En conclusion, l’autrice rappelle que malgré certaines limites, le droit reste un domaine d’action important, dans la mesure où il positionne les personnes en tant que sujets détenteurs d’un « pouvoir d’agir ». Ainsi qu’elle le met en avant, en intervenant à une échelle systémique, le droit peut façonner l’environnement et les comportements. Dès lors, « il ne s’agit plus d’agir avec des leviers spécifiques au handicap, mais au contraire d’intégrer la question du handicap comme une des données à prendre en considération parmi d’autres dans la diversité humaine » (p. 88-89). Si l’on peut douter, comme le fait l’autrice elle-même, de l’efficacité de la proclamation de droits inapplicables ou de concepts abstraits, on peut aussi la rejoindre dans l’idée que c’est en influençant directement les pratiques que le droit se montre le plus influent dans la vie quotidienne des gens. Reste à imaginer, comme Ngo semble le préférer dans ce petit ouvrage de synthèse, des mesures et des dispositifs qui ne soient pas (que) punitifs et contraignants, mais donnent aux personnes concernées de réelles possibilités d’exprimer leurs potentialités et d’être reconnues telles quelles.
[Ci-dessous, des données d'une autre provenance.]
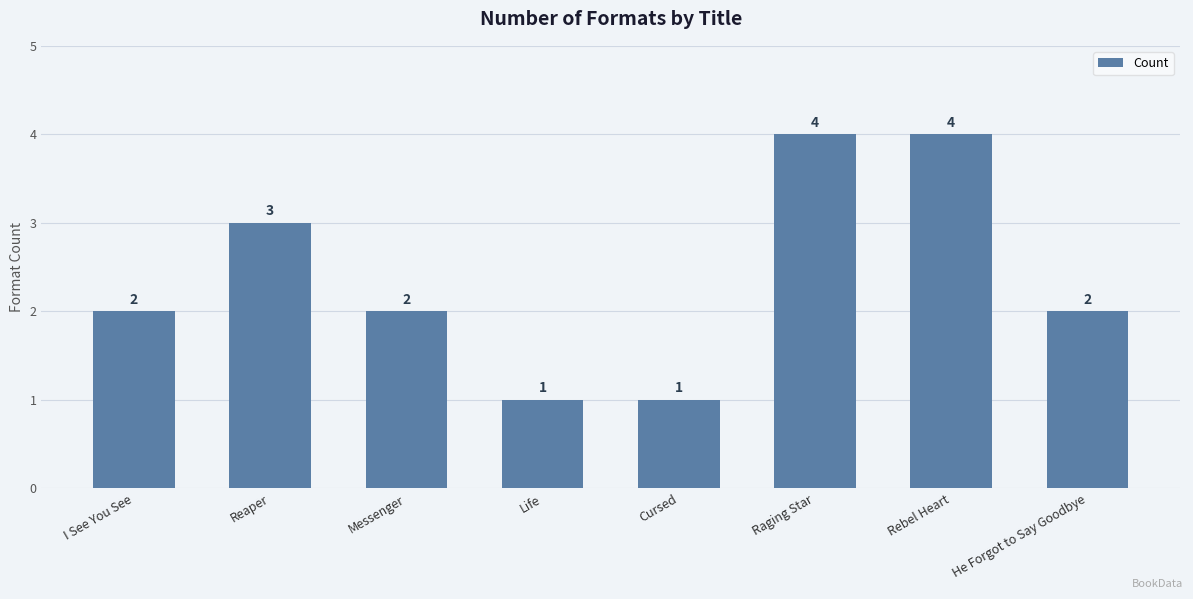

What is the difference between the maximum and minimum values?

3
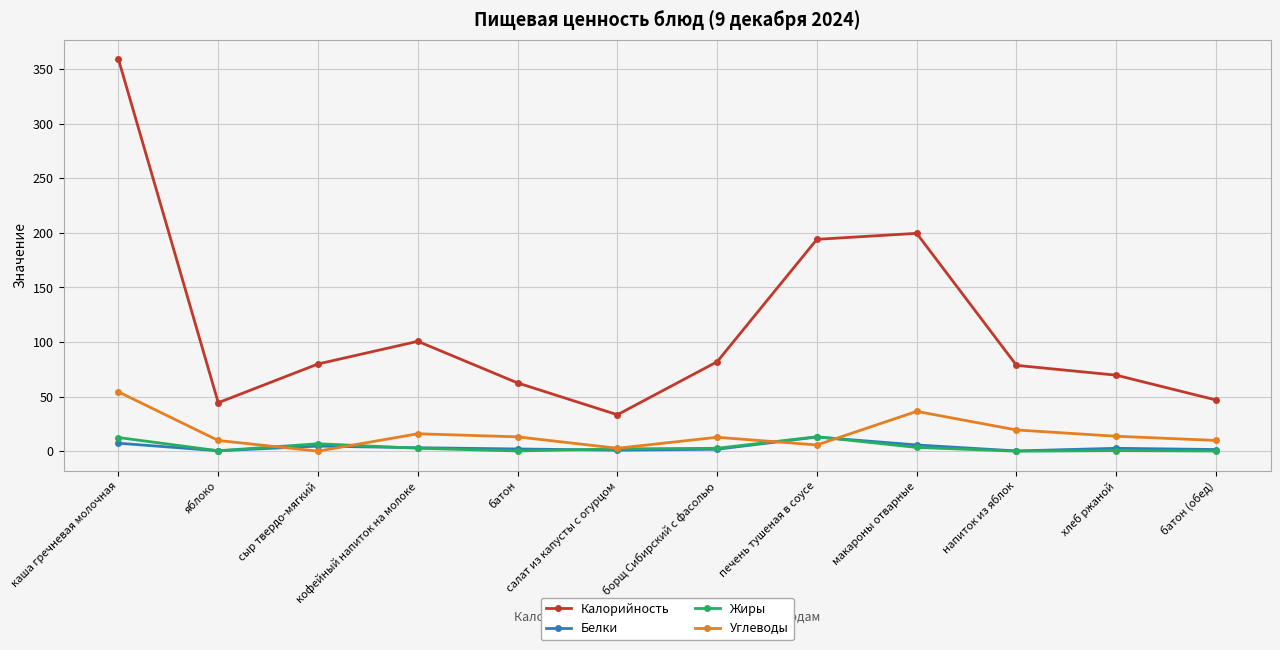

What is the maximum value shown in the chart?

358.9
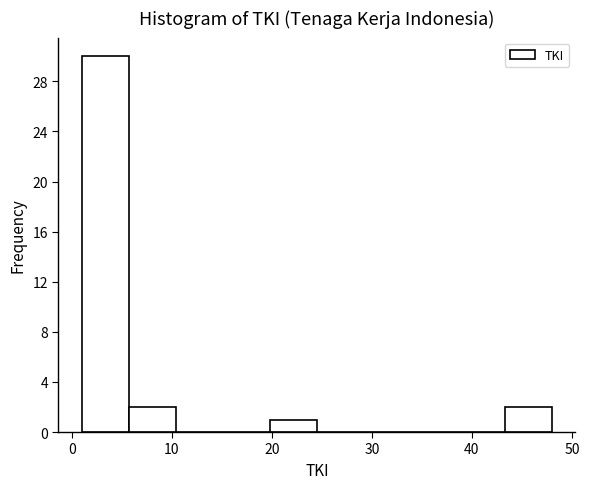

What is the height of the bar covering 19.8 to 24.5 on the x-axis? Neither the bar edges nor the heights are printed on the chart, so give them approximately, as read against the axes.

1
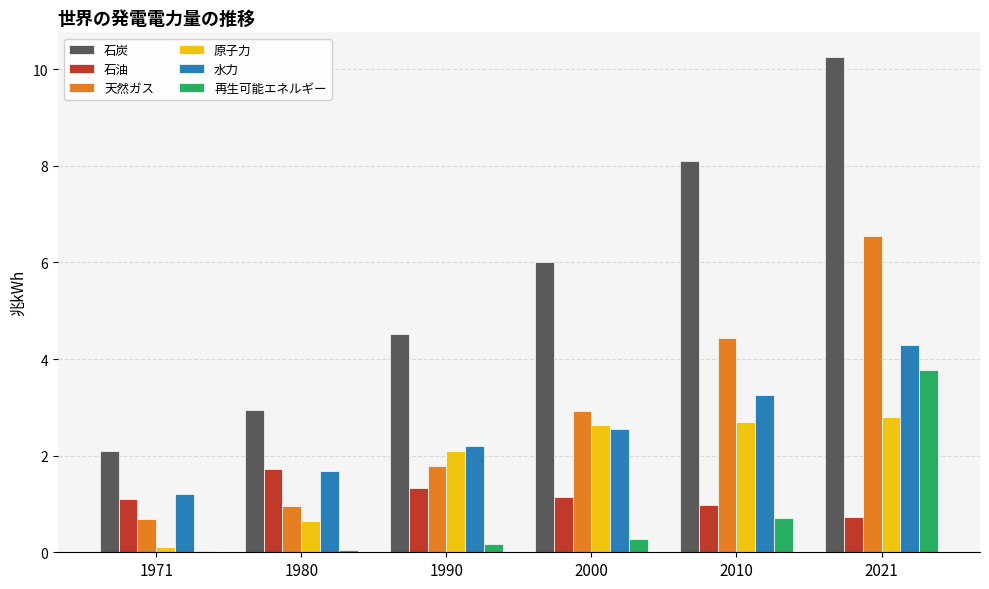

At which category does the chart reach its peak across all series?

2021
Présentation du livre par l’autrice :

Notes de bas de page :

[1] Voir sa page sur le site de l’université Côte d’Azur : https://univ-cotedazur.fr/annuaire/mai-anh-ngo-1.

[2] Notamment Sen Amartya, Éthique et économie. Et autres essais (traduit de l’anglais par Sophie Marnat), Paris, PUF, 2012 [1987].

[3] D’après Jean-Pierre Ringler, ce concept renvoie à « l’apprentissage mutuel entre les personnes en situation de handicap » (voir Ringler Jean-Pierre, « De l’intégration sociale à la vie autonome », in Gardien Ève (dir.), Des innovations sociales par et pour les personnes en situation de handicap, Toulouse, Érès, 2012, p. 36).